The PG-HWLD dataset, designed as an extension of the EMNIST-Letters dataset, comprises 17,160 samples of handwritten letters stored in PNG format. Each image is an 8-bit grayscale representation of a single letter, down-sampled to 28 × 28 pixels, with letters depicted in white on a black background. The dataset is organized into class directories for both uppercase and lowercase letters and is available in a .mat format for compatibility with various machine learning models. While the dataset aims to enhance the diversity of handwriting samples, it is important to note that it primarily reflects the handwriting styles of a narrow demographic—university students aged 19 to 25—potentially introducing demographic biases that could affect model performance in fine-grained shape discrimination tasks.

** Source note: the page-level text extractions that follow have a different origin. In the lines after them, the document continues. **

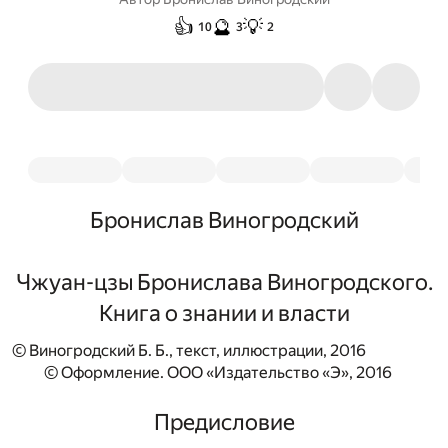
👍
🔮
💡
10
3
2
Бронислав Виногродский
Чжуан-цзы Бронислава Виногродского.
Книга о знании и власти
© Виногродский Б. Б., текст, иллюстрации, 2016
© Оформление. ООО «Издательство «Э», 2016
Предисловие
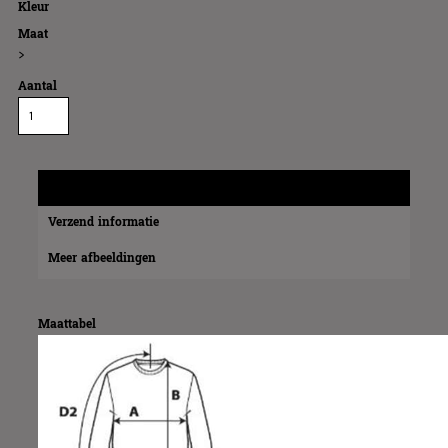
Kleur
Maat
>
Aantal
Maatinformatie
Verzend informatie
Meer afbeeldingen
Maattabel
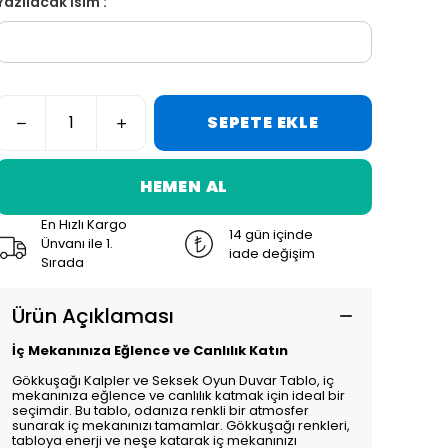
Yazılacak İsim :
SEPETE EKLE
HEMEN AL
En Hızlı Kargo
14 gün içinde
Ünvanı ile 1.
iade değişim
Sırada
Ürün Açıklaması
İç Mekanınıza Eğlence ve Canlılık Katın
Gökkuşağı Kalpler ve Seksek Oyun Duvar Tablo, iç
mekanınıza eğlence ve canlılık katmak için ideal bir
seçimdir. Bu tablo, odanıza renkli bir atmosfer
sunarak iç mekanınızı tamamlar. Gökkuşağı renkleri,
tabloya enerji ve neşe katarak iç mekanınızı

Technical validation of the PG-HWLD dataset involved manual review by annotators and testing with three machine learning models: VGG-5, TextCaps, and WaveMixLite-112/16. Results indicated that while the models performed comparably on the EMNIST-Letters dataset, they faced greater challenges with PG-HWLD, highlighting its role as a more difficult benchmark for handwritten letter recognition. The dataset’s introduction is intended to facilitate the study of model generalization across different handwriting styles, addressing the common issue of performance drops when models encounter new data sources. The repository includes tools for dataset preparation and model testing, promoting further exploration and validation of the dataset’s utility in optical character recognition tasks.